As far as returning const_iterators, member functions already do that,

begin() and end() return modifiable iterators for containers that allow
modification of their elements.

perhaps i'm missing something. I understand that C++0x will introduce a
keyword 'where' to access nested types like const_iterator.

There was talk of using 'where' in concepts to describe requirements on
types. But 'where' is far too common a name, so it's going to be
something else.

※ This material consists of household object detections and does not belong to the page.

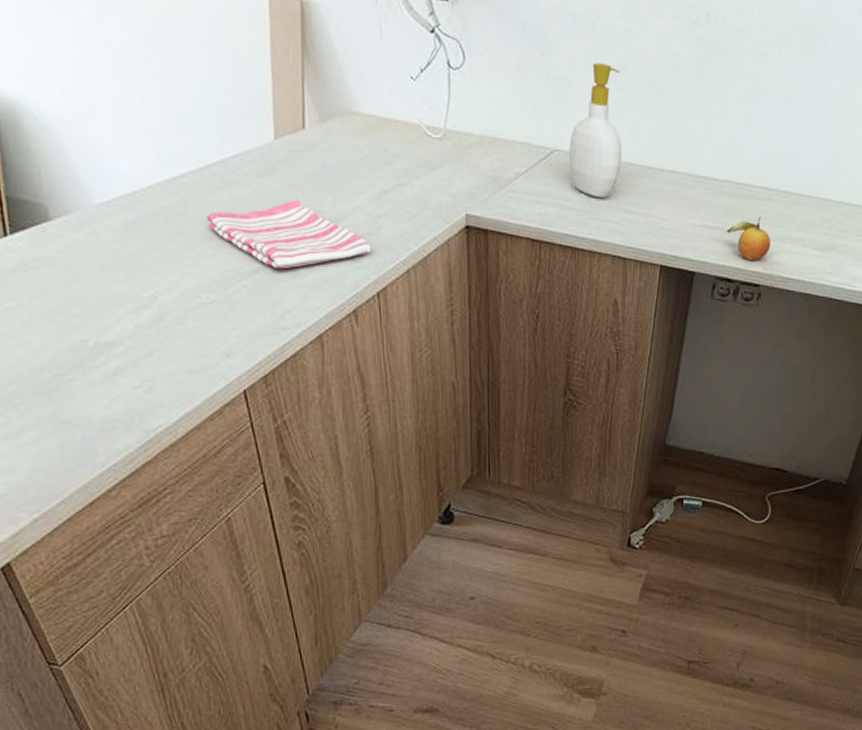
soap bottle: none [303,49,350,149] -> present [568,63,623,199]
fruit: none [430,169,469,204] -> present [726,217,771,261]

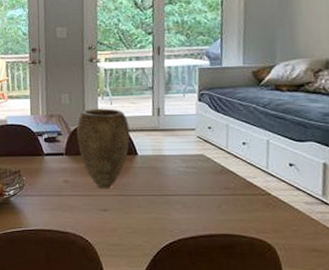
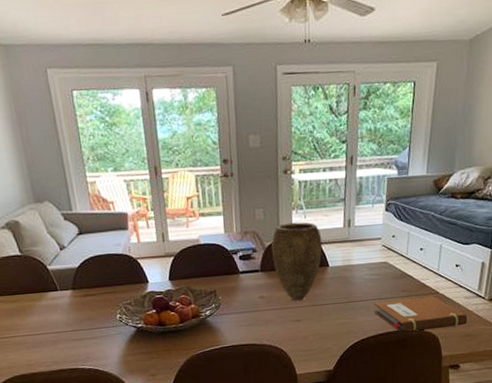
notebook: none [191,197,313,238] -> present [374,296,468,333]

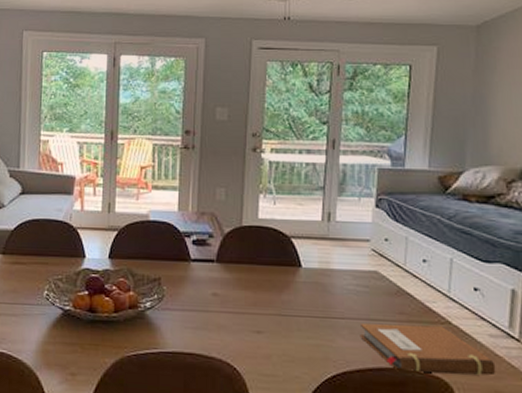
vase: present [271,222,323,301] -> none [231,208,294,306]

In any case, that isn't about access, but about
compile-time requirements.

The auto
keyword will also allow type deduction for the iterator type in a for
loop.

Yes, it will.

--

-- Pete
Roundhouse Consulting, Ltd. (www.versatilecoding.com)
Author of "The Standard C++ Library Extensions: a Tutorial and
Reference." (www.petebecker.com/tr1book)

 

[Default User]

Anant wrote:

What's the error are you getting? If this is VC++ then you will have
to include
#include "stdafx.h" header file else it will give you " fatal error
C1010: unexpected end of file while looking for precompiled header
directive".

This is nonsense. VC++ does not require such a thing.

Also, please don't top-post. Your replies belong following or
interspersed with properly trimmed quotes. See the majority of other
posts in the newsgroup, or the group FAQ list:
<http://www.parashift.com/c++-faq-lite/how-to-post.html>




Brian